Now a study done at Washington University in St. Louis suggests another reason:

  • To improve learning

According to Washington University professor Henry L. Roediger III, Ph.D., "Incorporating more frequent classroom testing into a course may improve students' learning and promote retention of material long after a course has ended."

Roediger conducted a study (“Test-Enhanced Learning. Taking Memory Tests Improves Long-Term Retention” Henry L. Roediger, III, Jeffrey D. Karpicke Psychological Science, 2006, Volume 17, Issue 3: 249-255) in which one group of students was allowed to repeatedly study material and a second group of students was repeatedly administered quizzes. Not only did the “quizzed” group do better on a delayed test of knowledge, but the study found that the “study only” group actually had a false sense of confidence in their mastery of the material.

In the study, a group of students studied a prose passage for five minutes. One sub-group (the study-test-test-test group) was then given a series of three immediate recall tests, with no feedback of test results. Another sub-group (the study-study-study-study group) was not tested at all but was given the opportunity to study for five minutes each time the other group was in a testing session. Recall tests were then given five minutes, two days and one week later to both groups.

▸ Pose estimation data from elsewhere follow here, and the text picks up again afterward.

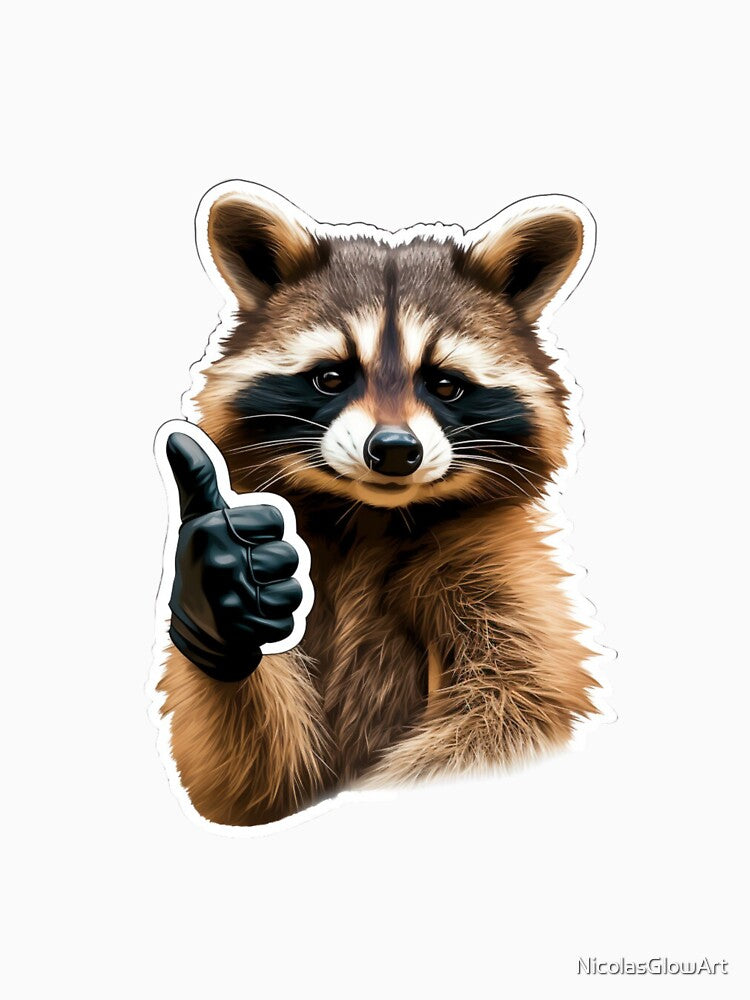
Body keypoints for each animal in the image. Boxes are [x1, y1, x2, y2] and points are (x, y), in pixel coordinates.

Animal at [157, 181, 600, 827]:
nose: (393, 451)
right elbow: (250, 785)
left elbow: (519, 704)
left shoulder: (496, 562)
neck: (370, 518)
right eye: (331, 377)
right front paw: (222, 607)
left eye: (444, 384)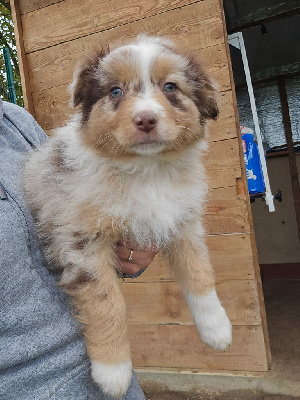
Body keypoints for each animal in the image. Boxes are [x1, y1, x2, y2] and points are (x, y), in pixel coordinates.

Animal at [25, 36, 232, 398]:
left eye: (170, 87)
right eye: (115, 91)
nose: (146, 120)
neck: (147, 171)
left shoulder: (182, 221)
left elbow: (199, 273)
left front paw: (216, 328)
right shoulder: (82, 242)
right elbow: (108, 302)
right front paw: (113, 370)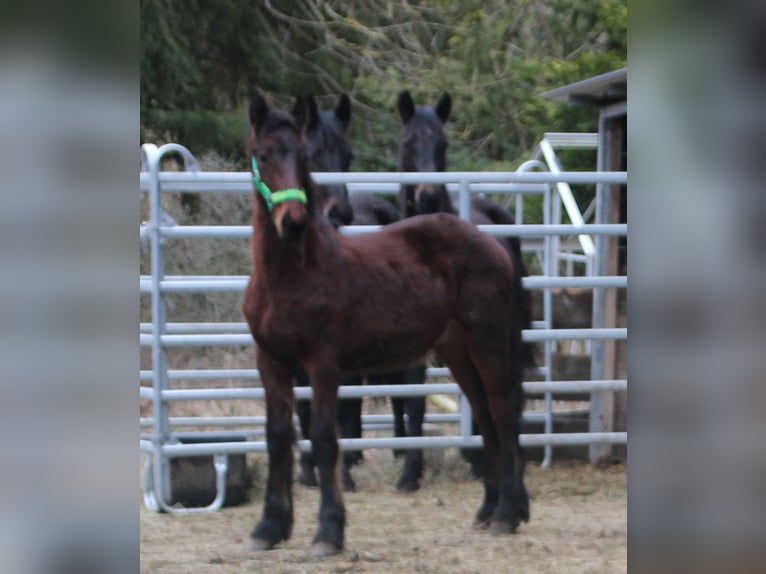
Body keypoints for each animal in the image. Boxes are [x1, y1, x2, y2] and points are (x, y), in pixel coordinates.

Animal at [400, 92, 536, 482]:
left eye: (443, 144)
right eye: (408, 142)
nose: (428, 195)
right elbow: (414, 399)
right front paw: (410, 472)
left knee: (504, 393)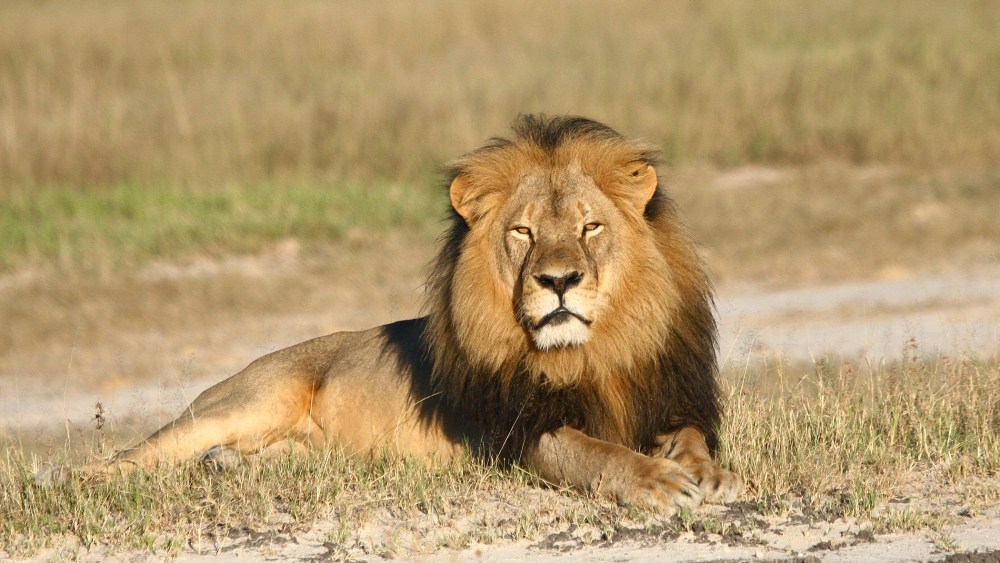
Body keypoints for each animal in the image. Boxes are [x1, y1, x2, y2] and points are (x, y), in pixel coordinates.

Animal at [41, 115, 741, 513]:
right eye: (522, 233)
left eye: (590, 227)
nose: (559, 281)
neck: (593, 353)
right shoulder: (518, 434)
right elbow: (595, 454)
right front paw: (658, 482)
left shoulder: (667, 398)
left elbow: (692, 438)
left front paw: (709, 475)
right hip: (244, 400)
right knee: (137, 455)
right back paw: (68, 480)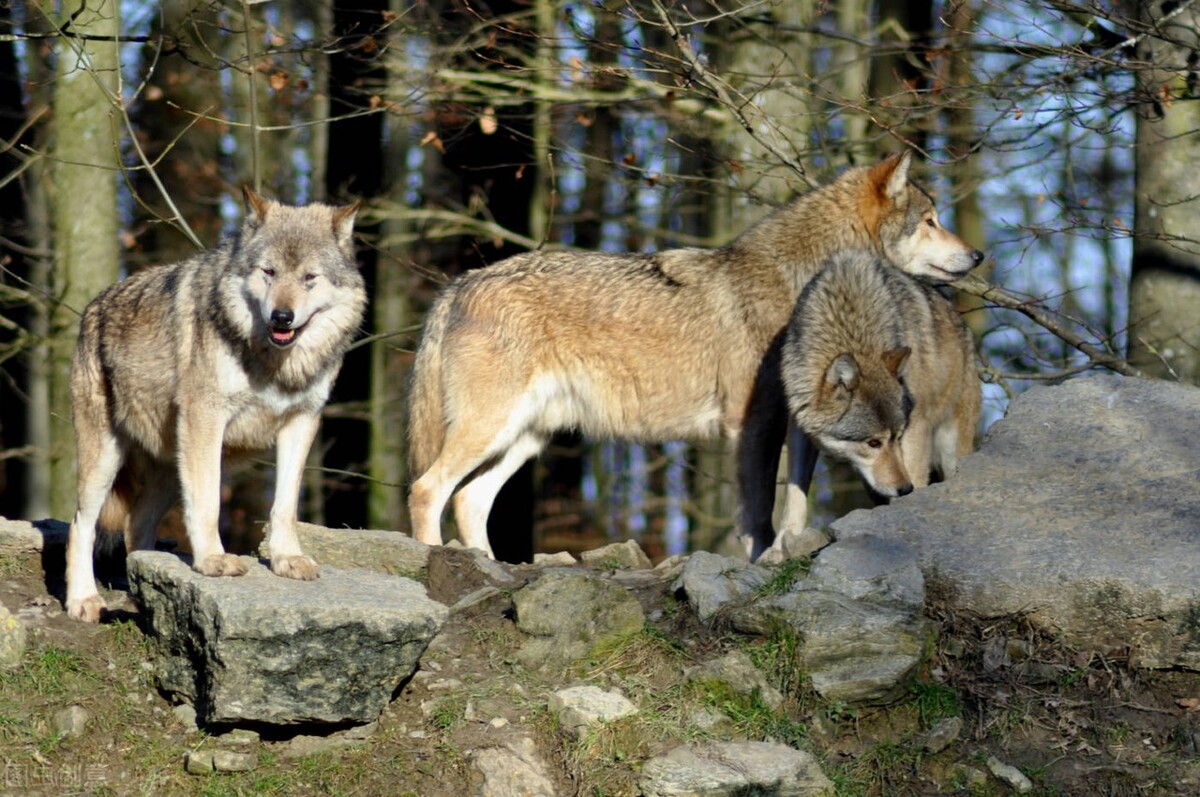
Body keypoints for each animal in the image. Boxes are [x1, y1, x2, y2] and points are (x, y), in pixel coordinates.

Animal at [65, 188, 362, 624]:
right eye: (268, 271)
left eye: (310, 277)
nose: (282, 316)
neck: (274, 363)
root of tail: (93, 307)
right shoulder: (206, 419)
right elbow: (207, 502)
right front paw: (212, 562)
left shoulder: (301, 422)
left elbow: (285, 505)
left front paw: (287, 559)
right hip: (106, 458)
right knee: (80, 525)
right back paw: (83, 600)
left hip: (168, 470)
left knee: (136, 526)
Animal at [739, 249, 984, 559]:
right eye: (873, 443)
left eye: (897, 437)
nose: (905, 489)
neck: (852, 320)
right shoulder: (800, 430)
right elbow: (794, 496)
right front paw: (779, 549)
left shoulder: (916, 428)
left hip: (950, 449)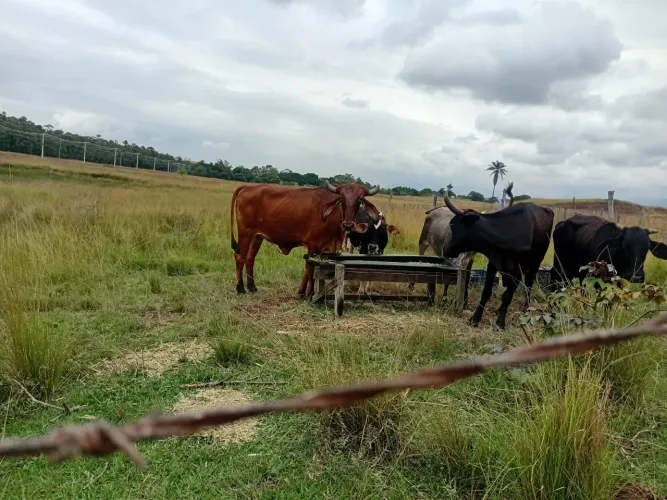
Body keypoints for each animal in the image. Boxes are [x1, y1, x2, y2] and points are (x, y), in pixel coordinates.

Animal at [230, 181, 380, 297]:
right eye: (342, 199)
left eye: (359, 200)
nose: (348, 224)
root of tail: (247, 187)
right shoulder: (312, 245)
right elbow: (310, 269)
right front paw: (307, 293)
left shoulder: (327, 248)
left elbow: (313, 271)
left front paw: (304, 292)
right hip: (245, 233)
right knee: (240, 257)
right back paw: (240, 288)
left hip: (257, 237)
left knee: (250, 259)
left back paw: (252, 287)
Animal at [441, 196, 554, 330]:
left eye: (453, 226)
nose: (445, 249)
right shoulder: (493, 264)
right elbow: (486, 292)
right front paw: (475, 319)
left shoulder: (518, 271)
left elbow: (508, 296)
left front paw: (500, 322)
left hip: (535, 264)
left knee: (528, 286)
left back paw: (525, 309)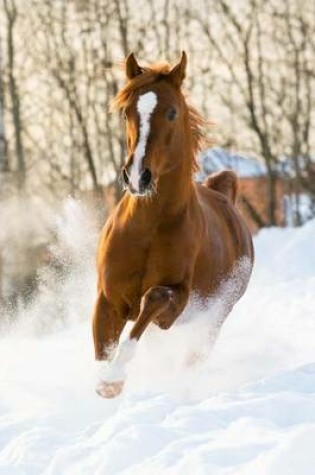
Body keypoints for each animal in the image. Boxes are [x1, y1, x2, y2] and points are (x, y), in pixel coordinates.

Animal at [92, 54, 256, 400]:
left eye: (171, 112)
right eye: (126, 111)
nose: (137, 176)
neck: (148, 227)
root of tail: (223, 193)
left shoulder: (175, 302)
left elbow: (152, 300)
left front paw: (113, 380)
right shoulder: (108, 299)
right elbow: (102, 350)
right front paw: (104, 384)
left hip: (213, 319)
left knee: (190, 360)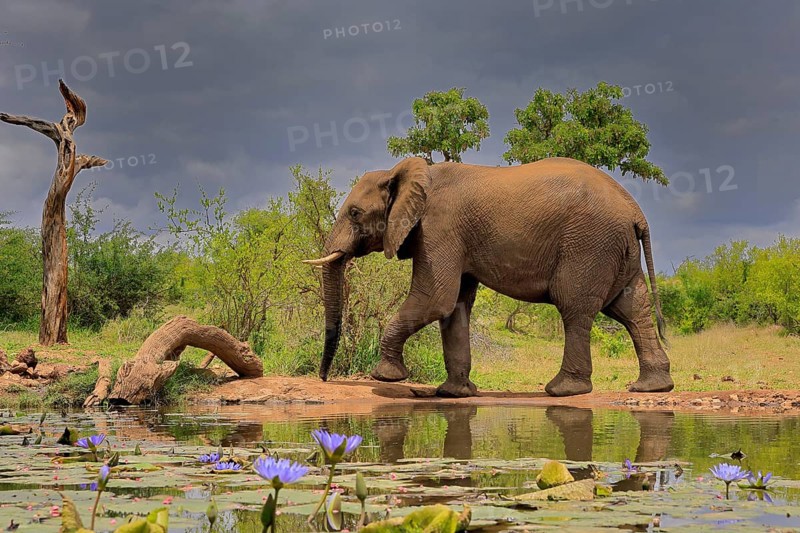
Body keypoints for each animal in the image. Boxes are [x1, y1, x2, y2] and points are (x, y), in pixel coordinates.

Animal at [304, 156, 674, 397]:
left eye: (355, 213)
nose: (323, 379)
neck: (406, 172)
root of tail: (637, 212)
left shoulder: (439, 227)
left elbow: (435, 299)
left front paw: (386, 377)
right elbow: (454, 307)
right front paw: (455, 394)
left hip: (589, 244)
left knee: (575, 308)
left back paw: (563, 390)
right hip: (616, 248)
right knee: (631, 310)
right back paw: (651, 387)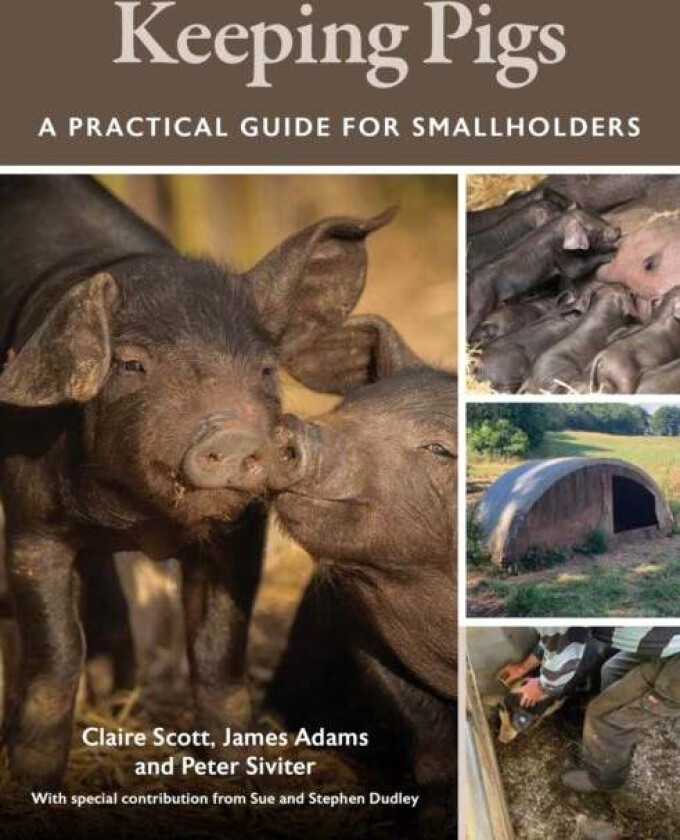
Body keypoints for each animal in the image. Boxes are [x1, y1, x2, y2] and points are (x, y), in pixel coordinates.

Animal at [0, 175, 394, 787]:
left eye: (265, 369)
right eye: (131, 364)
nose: (233, 435)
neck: (137, 519)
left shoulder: (240, 534)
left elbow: (218, 649)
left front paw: (237, 771)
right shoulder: (30, 526)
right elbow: (56, 651)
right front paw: (33, 781)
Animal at [266, 315, 456, 834]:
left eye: (439, 449)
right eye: (346, 407)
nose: (292, 427)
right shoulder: (361, 634)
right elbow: (428, 737)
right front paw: (433, 819)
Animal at [466, 208, 621, 337]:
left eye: (598, 216)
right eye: (594, 230)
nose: (618, 229)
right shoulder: (561, 257)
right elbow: (575, 270)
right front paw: (612, 253)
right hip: (480, 303)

On the immediate test (five minutes after the last study session) the study-only group outperformed the study-test-test-test group, 81% to 75%. Two days later the study-test-test-test group slightly outperformed the study-only group. One week later, the study-test-test-test group outperformed the study-only group 61% to 40%. This is a remarkable difference when one considers that on average the study-only group read the passage 14 times and the study-test-test-test group read it only 3.4 times.

Roediger’s conclusion: "Clearly, testing enhances long-term retention through some mechanism that is both different from and more effective than restudy alone."

All of this argues for more frequent use of quizzes and formative evaluations. Your students may not like it, but, as they saying goes, it’s for their own good.